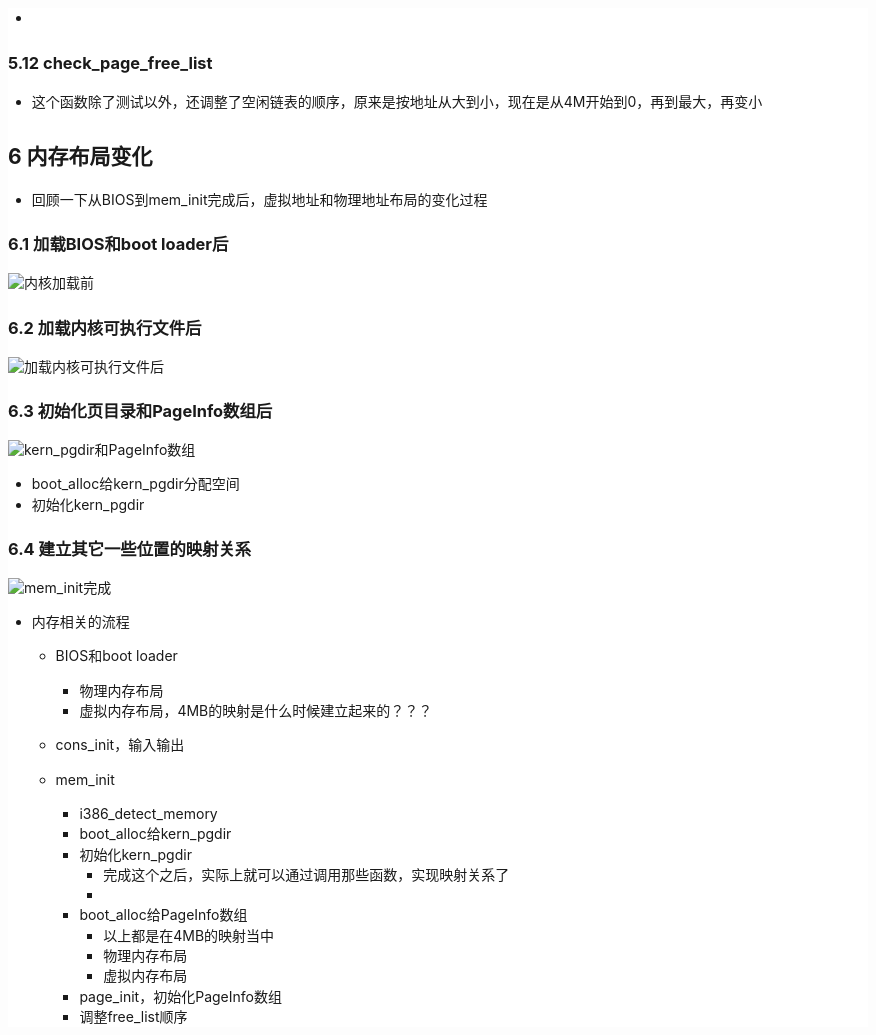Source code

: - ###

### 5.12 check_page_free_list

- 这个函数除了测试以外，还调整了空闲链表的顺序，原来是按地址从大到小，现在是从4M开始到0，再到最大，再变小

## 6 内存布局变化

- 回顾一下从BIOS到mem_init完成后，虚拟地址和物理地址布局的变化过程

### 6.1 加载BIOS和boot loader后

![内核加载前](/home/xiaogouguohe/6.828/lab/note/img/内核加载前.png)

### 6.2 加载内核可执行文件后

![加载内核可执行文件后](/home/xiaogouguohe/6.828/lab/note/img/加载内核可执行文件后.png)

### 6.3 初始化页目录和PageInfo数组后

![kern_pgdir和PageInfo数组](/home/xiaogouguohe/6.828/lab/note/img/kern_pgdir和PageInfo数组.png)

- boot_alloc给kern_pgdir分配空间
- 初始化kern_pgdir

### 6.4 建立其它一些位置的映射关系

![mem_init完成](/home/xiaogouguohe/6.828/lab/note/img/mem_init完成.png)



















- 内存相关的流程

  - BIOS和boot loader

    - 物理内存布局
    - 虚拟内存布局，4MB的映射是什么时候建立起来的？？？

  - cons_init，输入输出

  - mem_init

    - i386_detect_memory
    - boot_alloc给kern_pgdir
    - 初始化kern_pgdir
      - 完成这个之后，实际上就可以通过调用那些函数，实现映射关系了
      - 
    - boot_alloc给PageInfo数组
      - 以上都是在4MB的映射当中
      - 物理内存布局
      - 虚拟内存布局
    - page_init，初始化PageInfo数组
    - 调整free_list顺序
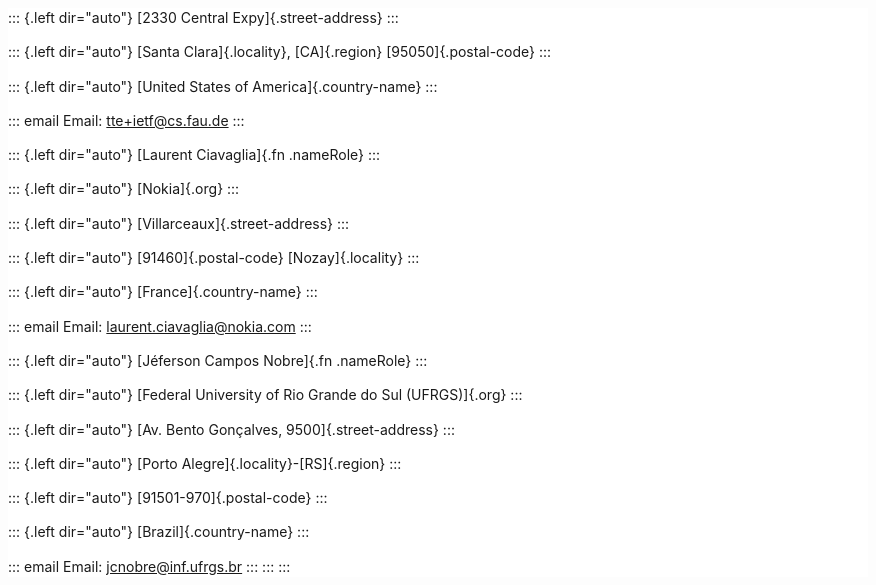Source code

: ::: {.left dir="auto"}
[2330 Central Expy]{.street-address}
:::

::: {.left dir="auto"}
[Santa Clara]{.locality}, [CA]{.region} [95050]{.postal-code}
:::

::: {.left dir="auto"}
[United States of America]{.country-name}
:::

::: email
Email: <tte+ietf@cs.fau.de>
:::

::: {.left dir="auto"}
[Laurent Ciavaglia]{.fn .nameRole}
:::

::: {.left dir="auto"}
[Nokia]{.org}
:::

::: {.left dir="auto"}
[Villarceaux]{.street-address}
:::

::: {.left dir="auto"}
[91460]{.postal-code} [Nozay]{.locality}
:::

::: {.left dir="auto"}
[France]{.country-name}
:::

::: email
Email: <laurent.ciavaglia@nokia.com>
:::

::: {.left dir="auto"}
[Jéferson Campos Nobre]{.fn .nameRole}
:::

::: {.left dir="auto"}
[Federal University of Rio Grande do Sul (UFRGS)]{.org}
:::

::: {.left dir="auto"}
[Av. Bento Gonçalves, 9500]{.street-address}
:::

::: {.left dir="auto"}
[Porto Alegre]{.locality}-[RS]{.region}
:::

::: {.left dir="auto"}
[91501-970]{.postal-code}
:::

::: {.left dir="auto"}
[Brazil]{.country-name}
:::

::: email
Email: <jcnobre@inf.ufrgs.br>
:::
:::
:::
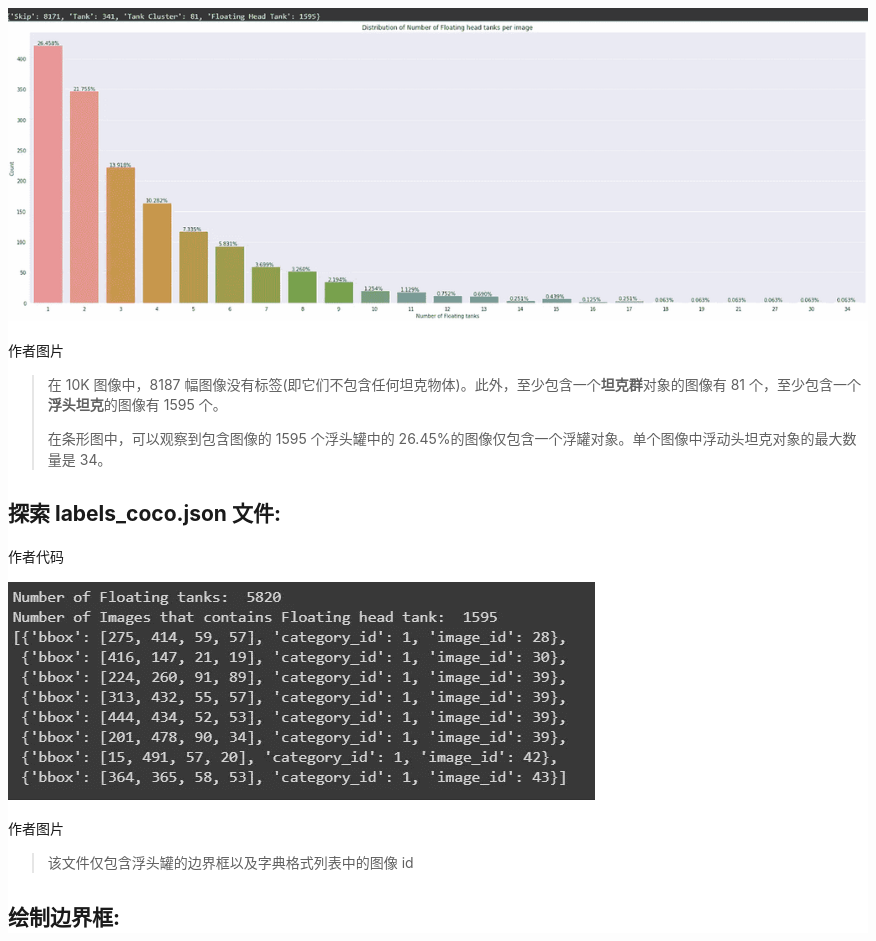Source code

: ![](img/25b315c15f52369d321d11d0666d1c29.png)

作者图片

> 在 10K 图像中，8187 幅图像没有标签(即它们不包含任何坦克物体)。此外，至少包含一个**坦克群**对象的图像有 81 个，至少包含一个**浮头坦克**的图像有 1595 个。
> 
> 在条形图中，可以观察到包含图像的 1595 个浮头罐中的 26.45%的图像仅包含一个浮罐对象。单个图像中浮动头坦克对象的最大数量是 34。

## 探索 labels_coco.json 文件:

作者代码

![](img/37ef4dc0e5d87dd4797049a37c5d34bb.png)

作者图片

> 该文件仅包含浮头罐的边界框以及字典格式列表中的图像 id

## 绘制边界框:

- _Task requirements_
Pull each line containing "address" from the records.

- _Answer for the task_
[2330 Central Expy]{.street-address}
[Villarceaux]{.street-address}
[Av. Bento Gonçalves, 9500]{.street-address}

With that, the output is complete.